Top of SUPPLIED MATERIAL

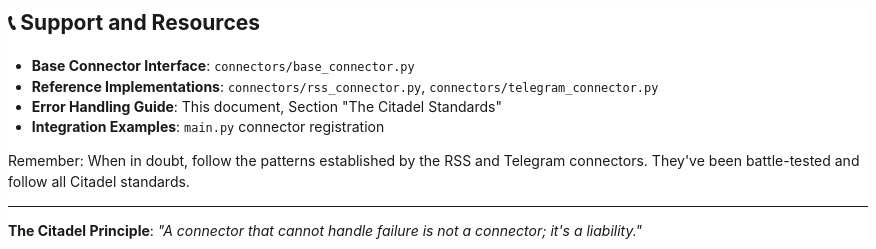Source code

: 
## 📞 Support and Resources

- **Base Connector Interface**: `connectors/base_connector.py`
- **Reference Implementations**: `connectors/rss_connector.py`, `connectors/telegram_connector.py`
- **Error Handling Guide**: This document, Section "The Citadel Standards"
- **Integration Examples**: `main.py` connector registration

Remember: When in doubt, follow the patterns established by the RSS and Telegram connectors. They've been battle-tested and follow all Citadel standards.

---

**The Citadel Principle**: *"A connector that cannot handle failure is not a connector; it's a liability."*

Bottom of SUPPLIED MATERIAL

Everything from the line that contains "Remember: When in" through the end of the records must be duplicated exactly, and nothing outside that range.

Remember: When in doubt, follow the patterns established by the RSS and Telegram connectors. They've been battle-tested and follow all Citadel standards.

---

**The Citadel Principle**: *"A connector that cannot handle failure is not a connector; it's a liability."*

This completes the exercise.